# New From Bangkok, Thailand :)



## PaulCypert (Jul 23, 2011)

Hey yall,
Texas native but been living in Southeast Asia for the last 6+ years. Recently started going to a range here in Bangkok and am loving it. My friends are all mad that I discovered archery over here and am not hunting with them back home, but that's how it goes sometimes. I'll mostly be shooting paper and hopefully some 3D in the future when I get better (they actually have that here). 

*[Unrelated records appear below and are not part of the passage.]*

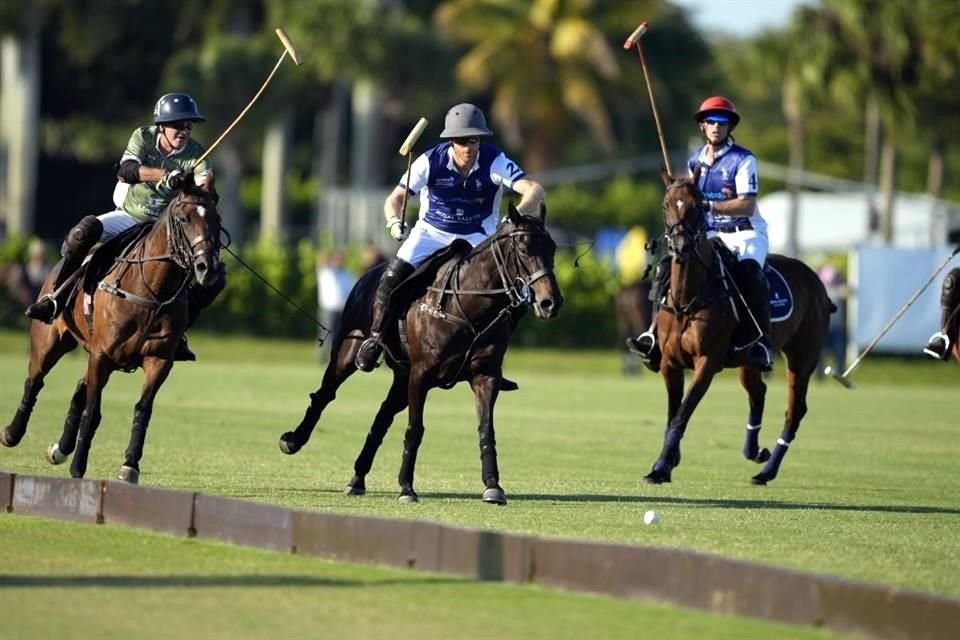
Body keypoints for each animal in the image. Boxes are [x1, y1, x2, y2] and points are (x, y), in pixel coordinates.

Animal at [0, 172, 221, 482]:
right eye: (184, 218)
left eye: (216, 219)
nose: (207, 268)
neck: (152, 290)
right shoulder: (102, 355)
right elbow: (93, 413)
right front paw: (78, 468)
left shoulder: (159, 359)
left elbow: (143, 410)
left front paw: (130, 465)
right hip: (50, 341)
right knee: (35, 380)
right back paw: (12, 433)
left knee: (79, 389)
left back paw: (60, 448)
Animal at [278, 202, 564, 502]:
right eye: (524, 248)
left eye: (553, 248)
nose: (550, 303)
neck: (468, 308)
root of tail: (367, 273)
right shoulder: (421, 374)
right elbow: (415, 429)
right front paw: (406, 487)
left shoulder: (485, 376)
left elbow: (486, 428)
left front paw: (493, 485)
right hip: (349, 351)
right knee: (325, 394)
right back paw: (293, 441)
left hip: (401, 378)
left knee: (382, 416)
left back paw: (357, 478)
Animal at [644, 169, 832, 484]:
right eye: (664, 205)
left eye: (698, 206)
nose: (680, 247)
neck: (688, 299)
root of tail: (816, 280)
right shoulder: (670, 363)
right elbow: (673, 414)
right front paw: (665, 465)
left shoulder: (707, 362)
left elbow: (682, 413)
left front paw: (661, 466)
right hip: (748, 362)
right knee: (758, 393)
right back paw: (755, 452)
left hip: (803, 357)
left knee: (794, 411)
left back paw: (766, 472)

Only problem is bows and arrows and stuff are a bit expensive. Not too bad, but still I wish I was buying things back home LOL. 

Paul


----------



## Double S (Mar 30, 2008)

Welcome to AT.


----------



## Dthbyhoyt (Dec 4, 2004)

:welcome: 2 ArcheryTalk


----------



## Tim Roberts (Jul 13, 2002)

Paul.


----------



## rycountryboy (Feb 21, 2008)

*:welcome: to AT*


----------



## 12RingKing (Jun 22, 2009)

Welcome to AT! Enjoy the site!


----------



## Random Child (Nov 18, 2009)

Welcome to AT. My brother and his family live in Bangkok as well. Nice to know there's a range in the area.


----------



## bushmasterar15 (Oct 23, 2004)

Welcome to Archery Talk.


----------



## PaulCypert (Jul 23, 2011)

Random Child contact me if they need help getting to it ever. It's not too far out of town and everyone there is super nice. Even if you can't speak Thai can be up and running there in no time.


----------